#### Quoted passage ####

Route Supression Problem

Unless useful to others, feel free to just reply off-list.

Background:

Tuesday (yesterday) morning around 1am, I got a phone call from one of my
transit customers(which seems more like a dream). I, sadly, didn't have the
router they are on logging to a server, so it's impossible for me to see
exactly what happened. Here's what I have. They received a minor spike in
traffic going to them. My router shows the last BGP peer reset about that
time, so this could be me sending the global table. His bandwidth then drops
to 0 for almost exactly 30 minutes (MRTG isn't an exactly graph). My guess
(authoratative answer) was the customer flapped their routes once too many
times and was suppressed by both of my providers, as I seem to recall the
penalty heal rate is in 30 minute increments.

First issue is, am I right? If I am, then I need to develop ways to limit
the damage done to my customer. Is there a way to setup route supression
just under what most people use so that I can have client fix the problem
and then clear the suppress on my network to allow them to come back up
immediately just under the suppress threshold? Another possibility, although
I've not seen reference to it, since the customer only transits through my
network and depends on my redundancy, is it possible to hold his routes in
the tables and keep advertising them out unless they are down for a set time
period (ie, ignore flaps, but drop them if he's down 15-30 minutes)?

I've never seen this issue. I was aware supression was possible when I first
started learning BGP, and so I have never risked bouncing my peers more than
three times in a day, and at that point usually quit playing until the next
week. When my peers flap due to DDOS attacks, BGP never stabalizes fully or
my providers have protected my networks (though I haven't seen how 69.8/18
will react in this scenario which doesn't have a shorter prefix at the
peer).

My customer is thinking of multi-homing again after this. Of course, it
wouldn't have saved the customer. The reason they left multi-homing is that
their network is in the same building and they only have one BGP router. I
don't think multiple paths would have saved them.

Opinions? Suggestions? Options?

-Jack

~We now return you to the 69/8 threads

traffic going to them. My router shows the last BGP peer reset about that
time, so this could be me sending the global table. His bandwidth then drops
to 0 for almost exactly 30 minutes (MRTG isn't an exactly graph). My guess
(authoratative answer) was the customer flapped their routes once too many
times and was suppressed by both of my providers, as I seem to recall the
penalty heal rate is in 30 minute increments.

Were there more flaps than just that last one before everything became
very quiet? A flap (up->down transition) has a penalty of 1000. By
default (if dampening is enabled), the dampen threshold is 2000. You
need at least three flaps to trigger dampening.

First issue is, am I right? If I am, then I need to develop ways to limit
the damage done to my customer.

Yell at your upstreams.

Is there a way to setup route supression
just under what most people use so that I can have client fix the problem
and then clear the suppress on my network to allow them to come back up
immediately just under the suppress threshold?

#### Available data ####

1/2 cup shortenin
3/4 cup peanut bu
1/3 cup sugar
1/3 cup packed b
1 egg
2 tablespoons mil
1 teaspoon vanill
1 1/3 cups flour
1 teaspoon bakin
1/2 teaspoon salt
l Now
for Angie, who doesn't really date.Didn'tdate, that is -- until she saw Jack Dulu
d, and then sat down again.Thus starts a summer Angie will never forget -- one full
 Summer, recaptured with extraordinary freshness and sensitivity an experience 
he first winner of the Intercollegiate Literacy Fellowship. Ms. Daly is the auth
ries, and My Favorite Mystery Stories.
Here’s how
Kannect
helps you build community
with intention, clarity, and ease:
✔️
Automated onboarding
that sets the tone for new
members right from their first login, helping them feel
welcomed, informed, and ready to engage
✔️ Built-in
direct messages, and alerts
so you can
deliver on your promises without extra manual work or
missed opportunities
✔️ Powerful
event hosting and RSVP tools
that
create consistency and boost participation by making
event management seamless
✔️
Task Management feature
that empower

####
#### Available data ####

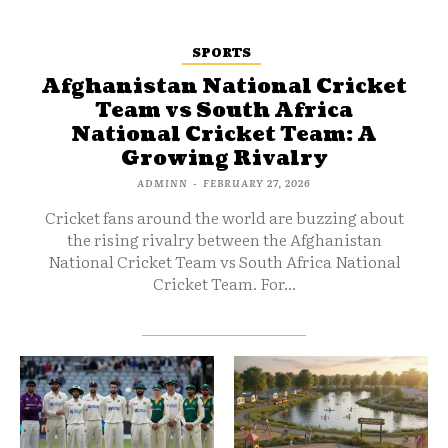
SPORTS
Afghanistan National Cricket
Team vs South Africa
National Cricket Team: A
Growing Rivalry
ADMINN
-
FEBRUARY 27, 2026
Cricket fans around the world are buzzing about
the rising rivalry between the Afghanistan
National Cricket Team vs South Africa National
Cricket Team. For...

####
#### Available data ####

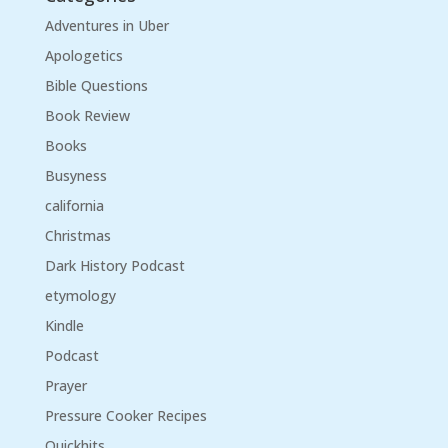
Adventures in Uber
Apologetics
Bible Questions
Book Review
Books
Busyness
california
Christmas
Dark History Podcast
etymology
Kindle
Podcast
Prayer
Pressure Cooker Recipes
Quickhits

####

▶ **Work instructions**:
1. In the route suppression thread, what penalty does one flap carry?
2. Decide whether each statement agrees with the route suppression thread. Answer yes or no for each, and quote the deciding words.
(a) The writer's router was logging to a server when the problem occurred.
(b) The customer's bandwidth fell to 0 for almost exactly 30 minutes.
(c) The customer gave up multi-homing because its network is in the same building and has only one BGP router.
3. Translate this sentence from the route suppression thread into Spanish: "You need at least three flaps to trigger dampening."

▶ **Results of the tasks**:
1. A penalty of 1000.

2.
(a) No: "I, sadly, didn't have the router they are on logging to a server"
(b) Yes: "His bandwidth then drops to 0 for almost exactly 30 minutes"
(c) Yes: "The reason they left multi-homing is that their network is in the same building and they only have one BGP router."

3. Se necesitan al menos tres flaps para activar el dampening.